For here, behind the gilded, silent galleries with their grey-uniformed attendants, was a warren of preparation rooms and laboratories, of workshops and sculleries and offices. It was here that the real work of the museum was done: here was the nerve centre of scholarship and expertise which reached out to every country in the world. Since she was tiny, Ruth had been allowed to watch and help. Sometimes there was a dinosaur being assembled on a stand; sometimes she was allowed to sprinkle preservative on a stretched-out skin or polish glass slides for a histologist drawing the mauve and scarlet tissues of a cell, and her father’s room was as familiar to her as his study in the Felsengasse.

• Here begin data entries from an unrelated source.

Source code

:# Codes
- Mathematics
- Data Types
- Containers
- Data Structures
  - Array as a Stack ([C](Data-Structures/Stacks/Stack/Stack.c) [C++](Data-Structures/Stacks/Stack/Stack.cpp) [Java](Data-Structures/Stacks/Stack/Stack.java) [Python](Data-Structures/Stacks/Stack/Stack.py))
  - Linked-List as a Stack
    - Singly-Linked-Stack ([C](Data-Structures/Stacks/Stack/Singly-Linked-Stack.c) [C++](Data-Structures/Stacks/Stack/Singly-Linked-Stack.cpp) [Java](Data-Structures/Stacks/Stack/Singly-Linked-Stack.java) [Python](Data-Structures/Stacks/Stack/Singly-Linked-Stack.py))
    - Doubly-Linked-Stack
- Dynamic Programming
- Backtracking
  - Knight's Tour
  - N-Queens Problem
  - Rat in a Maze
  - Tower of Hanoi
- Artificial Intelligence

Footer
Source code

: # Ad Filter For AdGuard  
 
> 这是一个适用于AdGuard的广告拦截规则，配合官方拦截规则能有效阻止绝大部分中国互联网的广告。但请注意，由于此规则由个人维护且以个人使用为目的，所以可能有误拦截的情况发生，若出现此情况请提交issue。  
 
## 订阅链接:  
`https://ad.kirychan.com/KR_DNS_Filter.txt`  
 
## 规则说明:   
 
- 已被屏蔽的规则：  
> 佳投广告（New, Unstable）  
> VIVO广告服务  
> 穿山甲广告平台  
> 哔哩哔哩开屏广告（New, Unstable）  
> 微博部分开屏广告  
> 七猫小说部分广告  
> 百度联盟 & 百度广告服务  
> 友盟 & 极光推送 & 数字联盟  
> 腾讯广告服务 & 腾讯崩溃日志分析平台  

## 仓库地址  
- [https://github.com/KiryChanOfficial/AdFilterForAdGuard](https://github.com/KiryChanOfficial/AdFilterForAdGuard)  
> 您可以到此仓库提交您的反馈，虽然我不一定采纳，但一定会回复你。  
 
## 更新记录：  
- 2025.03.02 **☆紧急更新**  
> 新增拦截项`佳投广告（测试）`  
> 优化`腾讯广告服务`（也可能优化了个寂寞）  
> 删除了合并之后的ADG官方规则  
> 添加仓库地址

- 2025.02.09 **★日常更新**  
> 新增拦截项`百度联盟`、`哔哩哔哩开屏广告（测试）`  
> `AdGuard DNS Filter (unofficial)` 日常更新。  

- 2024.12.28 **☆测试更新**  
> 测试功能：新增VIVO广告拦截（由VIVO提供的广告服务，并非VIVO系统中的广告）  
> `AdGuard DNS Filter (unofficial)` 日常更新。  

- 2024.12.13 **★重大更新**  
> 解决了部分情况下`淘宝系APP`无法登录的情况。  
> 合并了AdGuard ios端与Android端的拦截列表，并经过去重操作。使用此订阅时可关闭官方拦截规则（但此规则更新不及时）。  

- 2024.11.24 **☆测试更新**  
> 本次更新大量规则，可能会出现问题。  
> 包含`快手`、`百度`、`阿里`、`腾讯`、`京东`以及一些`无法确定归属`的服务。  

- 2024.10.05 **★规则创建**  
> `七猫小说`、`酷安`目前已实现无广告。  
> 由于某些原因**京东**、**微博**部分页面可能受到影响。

In earlier times, Ruth might have sought sanctuary in a temple or a church. Now, homeless and desolate, she came to this place.

It was Tuesday, the day the museum was closed to the public. Silently, she opened the side door and made her way up the stairs.

Her father’s room was exactly as he had left it. His lab coat was behind the door; his notes, beside a pile of reprints, were on the desk. On a work bench by the window was the tray of fossil bones he had been sorting before he left. No one yet had unscrewed his name from the door, nor confiscated the two sets of keys, one of which she had left with the concierge.